--- START OF Supplied records ---
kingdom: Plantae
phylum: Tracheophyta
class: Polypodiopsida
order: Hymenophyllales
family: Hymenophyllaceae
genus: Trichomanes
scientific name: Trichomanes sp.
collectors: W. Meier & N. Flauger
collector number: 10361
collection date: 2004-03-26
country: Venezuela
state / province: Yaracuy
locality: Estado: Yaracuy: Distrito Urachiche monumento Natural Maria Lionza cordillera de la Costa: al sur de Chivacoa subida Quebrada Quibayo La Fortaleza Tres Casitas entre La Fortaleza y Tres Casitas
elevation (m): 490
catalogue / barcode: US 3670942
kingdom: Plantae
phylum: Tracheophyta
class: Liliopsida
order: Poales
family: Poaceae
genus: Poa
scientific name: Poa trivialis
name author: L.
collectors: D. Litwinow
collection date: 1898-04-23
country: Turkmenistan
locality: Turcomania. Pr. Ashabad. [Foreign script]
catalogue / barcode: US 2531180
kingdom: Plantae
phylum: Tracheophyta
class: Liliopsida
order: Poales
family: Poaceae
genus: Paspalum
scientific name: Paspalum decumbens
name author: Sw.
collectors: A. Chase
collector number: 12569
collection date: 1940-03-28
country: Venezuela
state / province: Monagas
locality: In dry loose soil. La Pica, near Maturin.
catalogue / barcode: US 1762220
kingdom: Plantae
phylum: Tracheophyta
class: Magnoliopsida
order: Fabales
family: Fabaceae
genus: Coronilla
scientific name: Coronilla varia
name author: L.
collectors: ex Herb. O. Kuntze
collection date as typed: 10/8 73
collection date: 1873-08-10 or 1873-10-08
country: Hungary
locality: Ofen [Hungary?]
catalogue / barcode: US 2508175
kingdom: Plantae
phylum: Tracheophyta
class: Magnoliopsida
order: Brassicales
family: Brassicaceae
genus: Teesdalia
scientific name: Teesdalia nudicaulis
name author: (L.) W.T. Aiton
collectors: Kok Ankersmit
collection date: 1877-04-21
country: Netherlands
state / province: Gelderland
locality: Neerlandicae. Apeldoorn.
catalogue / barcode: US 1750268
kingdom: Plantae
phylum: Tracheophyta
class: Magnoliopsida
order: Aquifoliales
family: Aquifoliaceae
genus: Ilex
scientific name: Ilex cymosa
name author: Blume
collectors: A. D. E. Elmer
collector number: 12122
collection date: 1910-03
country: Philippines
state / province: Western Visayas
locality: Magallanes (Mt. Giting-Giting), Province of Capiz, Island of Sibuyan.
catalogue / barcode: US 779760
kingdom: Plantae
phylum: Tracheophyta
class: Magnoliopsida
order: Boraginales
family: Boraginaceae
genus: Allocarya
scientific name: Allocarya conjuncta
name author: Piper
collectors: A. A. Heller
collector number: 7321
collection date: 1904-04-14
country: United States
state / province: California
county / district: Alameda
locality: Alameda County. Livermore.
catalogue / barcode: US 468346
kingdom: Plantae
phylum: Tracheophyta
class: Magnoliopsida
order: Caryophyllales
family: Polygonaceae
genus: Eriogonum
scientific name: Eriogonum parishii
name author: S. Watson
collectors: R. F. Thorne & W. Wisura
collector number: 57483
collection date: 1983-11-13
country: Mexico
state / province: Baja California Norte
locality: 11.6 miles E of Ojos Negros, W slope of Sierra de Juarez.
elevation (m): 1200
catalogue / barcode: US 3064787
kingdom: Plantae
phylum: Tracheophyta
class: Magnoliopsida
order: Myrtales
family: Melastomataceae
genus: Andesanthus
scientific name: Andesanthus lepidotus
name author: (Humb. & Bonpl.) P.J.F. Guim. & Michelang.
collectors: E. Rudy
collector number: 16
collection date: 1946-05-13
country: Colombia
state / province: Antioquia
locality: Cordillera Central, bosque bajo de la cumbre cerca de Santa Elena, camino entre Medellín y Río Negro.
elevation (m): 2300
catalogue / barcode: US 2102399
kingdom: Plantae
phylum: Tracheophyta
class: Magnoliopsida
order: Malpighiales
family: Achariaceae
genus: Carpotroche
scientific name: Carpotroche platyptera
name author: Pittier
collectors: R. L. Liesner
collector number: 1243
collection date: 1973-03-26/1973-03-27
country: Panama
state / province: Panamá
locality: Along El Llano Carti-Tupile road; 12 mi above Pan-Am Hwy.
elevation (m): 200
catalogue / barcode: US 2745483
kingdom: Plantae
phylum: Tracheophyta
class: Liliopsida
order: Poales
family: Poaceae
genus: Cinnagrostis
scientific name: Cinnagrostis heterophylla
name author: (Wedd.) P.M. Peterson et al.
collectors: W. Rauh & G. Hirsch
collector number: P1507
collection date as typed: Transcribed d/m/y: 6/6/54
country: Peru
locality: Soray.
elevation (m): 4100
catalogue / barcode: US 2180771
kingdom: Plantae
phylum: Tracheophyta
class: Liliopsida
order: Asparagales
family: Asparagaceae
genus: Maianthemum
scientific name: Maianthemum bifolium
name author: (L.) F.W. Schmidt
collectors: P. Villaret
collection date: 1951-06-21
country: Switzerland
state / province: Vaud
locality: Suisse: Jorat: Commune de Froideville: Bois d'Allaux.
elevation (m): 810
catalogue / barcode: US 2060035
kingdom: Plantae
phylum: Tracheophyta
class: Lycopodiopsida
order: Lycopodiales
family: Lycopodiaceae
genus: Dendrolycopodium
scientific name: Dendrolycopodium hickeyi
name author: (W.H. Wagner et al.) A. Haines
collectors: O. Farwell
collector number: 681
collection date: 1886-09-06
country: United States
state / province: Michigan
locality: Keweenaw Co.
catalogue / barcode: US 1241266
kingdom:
--- END OF Supplied records ---
The exercise: Copy the lines of the data verbatim, starting at the line containing "country: Turkmenistan" and ending with the line containing "state / province: Gelderland", both included.

Correct result:
country: Turkmenistan
locality: Turcomania. Pr. Ashabad. [Foreign script]
catalogue / barcode: US 2531180
kingdom: Plantae
phylum: Tracheophyta
class: Liliopsida
order: Poales
family: Poaceae
genus: Paspalum
scientific name: Paspalum decumbens
name author: Sw.
collectors: A. Chase
collector number: 12569
collection date: 1940-03-28
country: Venezuela
state / province: Monagas
locality: In dry loose soil. La Pica, near Maturin.
catalogue / barcode: US 1762220
kingdom: Plantae
phylum: Tracheophyta
class: Magnoliopsida
order: Fabales
family: Fabaceae
genus: Coronilla
scientific name: Coronilla varia
name author: L.
collectors: ex Herb. O. Kuntze
collection date as typed: 10/8 73
collection date: 1873-08-10 or 1873-10-08
country: Hungary
locality: Ofen [Hungary?]
catalogue / barcode: US 2508175
kingdom: Plantae
phylum: Tracheophyta
class: Magnoliopsida
order: Brassicales
family: Brassicaceae
genus: Teesdalia
scientific name: Teesdalia nudicaulis
name author: (L.) W.T. Aiton
collectors: Kok Ankersmit
collection date: 1877-04-21
country: Netherlands
state / province: Gelderland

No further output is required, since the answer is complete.